Cross-functional vs Self-organizing vs Feature vs Component Teams in Agile

Traditionally, a project is organized around component teams (i.e. UX, Dev, Business, Tester, and …), any release that requires a range of component expertise will need to involve multiple component teams. Typically, different teams will have different sets of priorities, which inevitably leads to bottlenecks in the product release cycle.

According to Wikipedia, a cross-functional team is a group of people with different functional expertise working toward a common goal. One of the best ways to improve the quality of your team is to make it cross-functional. A cross-functional team has all the necessary skills to turn an idea into a working product.

Cross-functional teams have all competencies needed to accomplish the work without depending on others not part of the team” — Scrum Guide

In contrast to the component team approach, a cross-functional teams are groups consisting of people from different functional areas of the company. — it should be formed not only with technical specialists (Back-end, Front-end developers, QA engineers, etc.) but also consists of members like Business Analysts, Marketing and UX specialists or anyone else taking an active part in the project.

self-organizing team is a team that has the autonomy to choose how best to accomplish their work, rather than being directed by others outside the team. Unlike traditional management principles, the self-organizing empowered teams are not directed and controlled from the top; rather they evolve from team members participating actively & collectively in all the Scrum practices and events.
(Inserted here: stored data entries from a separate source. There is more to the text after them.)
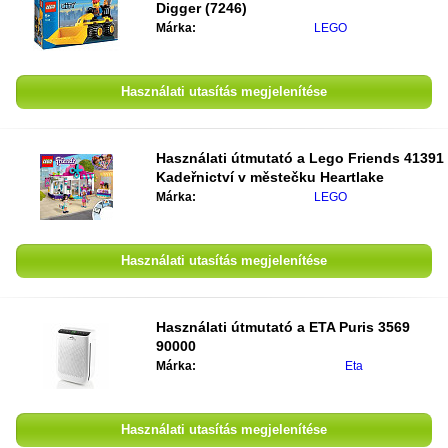
Digger (7246)
Márka:
LEGO
Használati utasítás megjelenítése
Használati útmutató a
Lego Friends 41391
Kadeřnictví v městečku Heartlake
Márka:
LEGO
Használati utasítás megjelenítése
Használati útmutató a
ETA Puris 3569
90000
Márka:
Eta
Használati utasítás megjelenítése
Traditional team vs Agile team

“A Self-Organization Team consists of a group of knowledge workers have to manage themselves. They have to have autonomy” — Peter Drucker.

The Scrum Guide indicates “The Scrum Team consists of a Product Owner, the Development Team, and a Scrum Master. They are:

Scrum Teams are self-organizing and cross-functional” — Scrum Guide:

Component Team vs Feature Team

The traditional approach is to break down the product more or less logically and meaningfully into components and to assign component teams to them. However, these components are completely irrelevant to the customer’s point of view.

A feature Team approach is now almost universally accepted way for organizing their teams, as opposed to the technology stack team, especially, in the continuous delivery approach, it emphasizes features (i.e. a vertical slice of system) that solve user needs which can typically accelerate value delivery of any features or working software and shorten the feedback loop from the real users. A feature team would have all the skills to perform the necessary task-level work to get the job done. In particular, assuming a three-tier architecture, team members would work on tasks related to the GUI, middle-tier, and database parts of this story.

The big disadvantage to the component organization is obvious: it slows value flow. A majority of system features create dependencies that require cooperation between component teams to build, deploy, and ultimately release. Teams spend much of their time discussing dependencies between teams and testing behavior across components rather than being able to deliver end-user value.